Prompt: Would you return, word for word, the lines of the data below from the line with "right elbow: (622, 835)" through the line with "left back paw: (1028, 865)", and no others?

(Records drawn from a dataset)

[Start of section]

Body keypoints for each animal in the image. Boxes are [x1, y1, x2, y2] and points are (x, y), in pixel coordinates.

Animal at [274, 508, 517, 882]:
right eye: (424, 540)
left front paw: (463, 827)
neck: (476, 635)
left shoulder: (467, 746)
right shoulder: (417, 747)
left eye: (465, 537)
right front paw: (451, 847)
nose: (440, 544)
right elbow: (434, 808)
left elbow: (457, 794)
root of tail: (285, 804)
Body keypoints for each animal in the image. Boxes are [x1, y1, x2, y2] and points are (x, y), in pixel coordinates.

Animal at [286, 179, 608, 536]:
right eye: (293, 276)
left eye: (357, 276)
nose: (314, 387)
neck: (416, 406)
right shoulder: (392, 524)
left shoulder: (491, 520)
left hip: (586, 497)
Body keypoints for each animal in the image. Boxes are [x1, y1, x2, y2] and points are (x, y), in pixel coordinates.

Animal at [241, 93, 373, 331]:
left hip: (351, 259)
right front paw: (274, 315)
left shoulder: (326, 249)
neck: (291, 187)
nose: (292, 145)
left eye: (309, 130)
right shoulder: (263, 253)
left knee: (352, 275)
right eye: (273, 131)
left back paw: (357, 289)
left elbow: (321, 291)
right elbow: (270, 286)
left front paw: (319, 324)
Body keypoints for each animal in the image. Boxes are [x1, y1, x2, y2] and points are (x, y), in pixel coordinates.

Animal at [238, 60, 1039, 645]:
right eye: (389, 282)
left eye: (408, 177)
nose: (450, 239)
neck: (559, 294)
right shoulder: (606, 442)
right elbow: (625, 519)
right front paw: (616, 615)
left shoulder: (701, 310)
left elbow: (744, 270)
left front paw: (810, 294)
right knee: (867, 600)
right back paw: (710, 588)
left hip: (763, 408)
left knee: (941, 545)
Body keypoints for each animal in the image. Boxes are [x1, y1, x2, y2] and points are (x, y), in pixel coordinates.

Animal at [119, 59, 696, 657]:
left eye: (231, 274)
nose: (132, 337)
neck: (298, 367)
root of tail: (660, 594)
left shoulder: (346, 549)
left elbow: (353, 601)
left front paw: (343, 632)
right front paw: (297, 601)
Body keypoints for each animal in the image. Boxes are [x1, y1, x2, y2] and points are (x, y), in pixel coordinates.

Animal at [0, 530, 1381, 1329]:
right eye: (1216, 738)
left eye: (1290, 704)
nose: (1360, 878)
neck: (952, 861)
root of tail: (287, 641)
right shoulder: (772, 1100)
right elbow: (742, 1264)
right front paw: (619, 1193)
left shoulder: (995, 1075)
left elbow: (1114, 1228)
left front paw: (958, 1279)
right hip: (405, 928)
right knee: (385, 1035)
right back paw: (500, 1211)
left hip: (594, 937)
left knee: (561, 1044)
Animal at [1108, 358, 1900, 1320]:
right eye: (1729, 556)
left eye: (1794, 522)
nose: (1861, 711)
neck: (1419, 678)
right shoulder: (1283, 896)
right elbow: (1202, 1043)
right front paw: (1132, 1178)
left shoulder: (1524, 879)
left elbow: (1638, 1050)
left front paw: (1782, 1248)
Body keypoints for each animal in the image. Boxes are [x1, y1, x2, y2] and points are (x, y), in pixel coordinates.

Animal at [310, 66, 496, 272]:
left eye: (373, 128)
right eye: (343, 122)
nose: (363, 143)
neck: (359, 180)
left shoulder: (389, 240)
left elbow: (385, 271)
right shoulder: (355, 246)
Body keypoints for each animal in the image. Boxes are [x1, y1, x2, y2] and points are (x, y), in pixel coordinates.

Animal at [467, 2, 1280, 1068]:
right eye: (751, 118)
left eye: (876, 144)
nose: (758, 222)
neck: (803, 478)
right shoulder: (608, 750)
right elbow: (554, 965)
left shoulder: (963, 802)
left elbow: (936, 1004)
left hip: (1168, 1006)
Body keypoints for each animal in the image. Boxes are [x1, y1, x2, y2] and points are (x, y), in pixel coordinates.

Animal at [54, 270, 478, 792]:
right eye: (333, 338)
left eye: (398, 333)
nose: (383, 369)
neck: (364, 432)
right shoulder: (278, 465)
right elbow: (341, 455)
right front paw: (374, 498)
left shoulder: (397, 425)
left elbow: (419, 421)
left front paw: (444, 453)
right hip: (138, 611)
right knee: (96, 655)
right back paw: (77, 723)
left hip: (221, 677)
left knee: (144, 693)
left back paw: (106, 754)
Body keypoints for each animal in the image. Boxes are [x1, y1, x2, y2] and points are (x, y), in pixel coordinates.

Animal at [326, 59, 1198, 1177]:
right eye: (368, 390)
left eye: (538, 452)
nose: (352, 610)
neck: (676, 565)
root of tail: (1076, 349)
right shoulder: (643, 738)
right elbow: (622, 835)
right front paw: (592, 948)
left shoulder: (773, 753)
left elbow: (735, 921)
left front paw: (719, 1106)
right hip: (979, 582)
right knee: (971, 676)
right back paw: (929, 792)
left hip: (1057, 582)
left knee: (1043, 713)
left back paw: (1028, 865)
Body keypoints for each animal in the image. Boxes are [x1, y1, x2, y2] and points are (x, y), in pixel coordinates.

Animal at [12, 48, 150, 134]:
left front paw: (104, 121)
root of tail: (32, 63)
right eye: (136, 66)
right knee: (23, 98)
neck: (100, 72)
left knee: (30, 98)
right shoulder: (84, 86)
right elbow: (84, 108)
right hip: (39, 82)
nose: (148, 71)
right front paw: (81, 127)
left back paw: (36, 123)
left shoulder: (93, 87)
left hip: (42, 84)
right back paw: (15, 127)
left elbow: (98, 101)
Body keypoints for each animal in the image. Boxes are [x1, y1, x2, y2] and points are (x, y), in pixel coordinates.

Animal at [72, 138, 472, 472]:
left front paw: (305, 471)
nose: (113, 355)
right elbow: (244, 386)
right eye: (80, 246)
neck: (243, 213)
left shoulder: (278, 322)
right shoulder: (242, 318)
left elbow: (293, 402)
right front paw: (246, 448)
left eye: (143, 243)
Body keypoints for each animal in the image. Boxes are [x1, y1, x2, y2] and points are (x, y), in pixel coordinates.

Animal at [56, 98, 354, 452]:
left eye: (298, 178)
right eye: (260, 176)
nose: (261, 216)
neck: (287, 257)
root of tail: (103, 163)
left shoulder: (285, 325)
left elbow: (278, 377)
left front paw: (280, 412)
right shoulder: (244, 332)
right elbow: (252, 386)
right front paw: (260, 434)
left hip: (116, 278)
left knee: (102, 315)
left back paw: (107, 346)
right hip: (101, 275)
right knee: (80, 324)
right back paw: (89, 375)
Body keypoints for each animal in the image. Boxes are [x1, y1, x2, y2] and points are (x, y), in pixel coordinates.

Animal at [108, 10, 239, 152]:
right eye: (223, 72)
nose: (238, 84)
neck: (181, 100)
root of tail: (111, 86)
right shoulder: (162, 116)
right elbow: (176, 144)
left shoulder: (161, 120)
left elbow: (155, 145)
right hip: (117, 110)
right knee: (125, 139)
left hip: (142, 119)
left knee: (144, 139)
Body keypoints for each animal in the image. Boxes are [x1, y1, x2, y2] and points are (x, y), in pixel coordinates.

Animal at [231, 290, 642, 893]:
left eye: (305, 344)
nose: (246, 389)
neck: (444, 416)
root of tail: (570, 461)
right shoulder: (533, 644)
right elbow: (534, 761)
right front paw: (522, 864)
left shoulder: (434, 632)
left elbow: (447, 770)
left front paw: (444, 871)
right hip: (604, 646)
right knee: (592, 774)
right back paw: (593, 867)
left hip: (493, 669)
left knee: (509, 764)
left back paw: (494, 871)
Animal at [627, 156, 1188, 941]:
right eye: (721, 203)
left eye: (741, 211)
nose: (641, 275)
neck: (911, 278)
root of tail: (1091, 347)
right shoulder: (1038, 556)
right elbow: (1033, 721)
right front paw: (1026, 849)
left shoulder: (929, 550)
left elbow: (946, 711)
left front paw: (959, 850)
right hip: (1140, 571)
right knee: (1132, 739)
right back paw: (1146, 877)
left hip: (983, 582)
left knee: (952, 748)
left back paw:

[End of section]

Result of the exercise:
right elbow: (622, 835)
right front paw: (592, 948)
left shoulder: (773, 753)
left elbow: (735, 921)
left front paw: (719, 1106)
right hip: (979, 582)
right knee: (971, 676)
right back paw: (929, 792)
left hip: (1057, 582)
left knee: (1043, 713)
left back paw: (1028, 865)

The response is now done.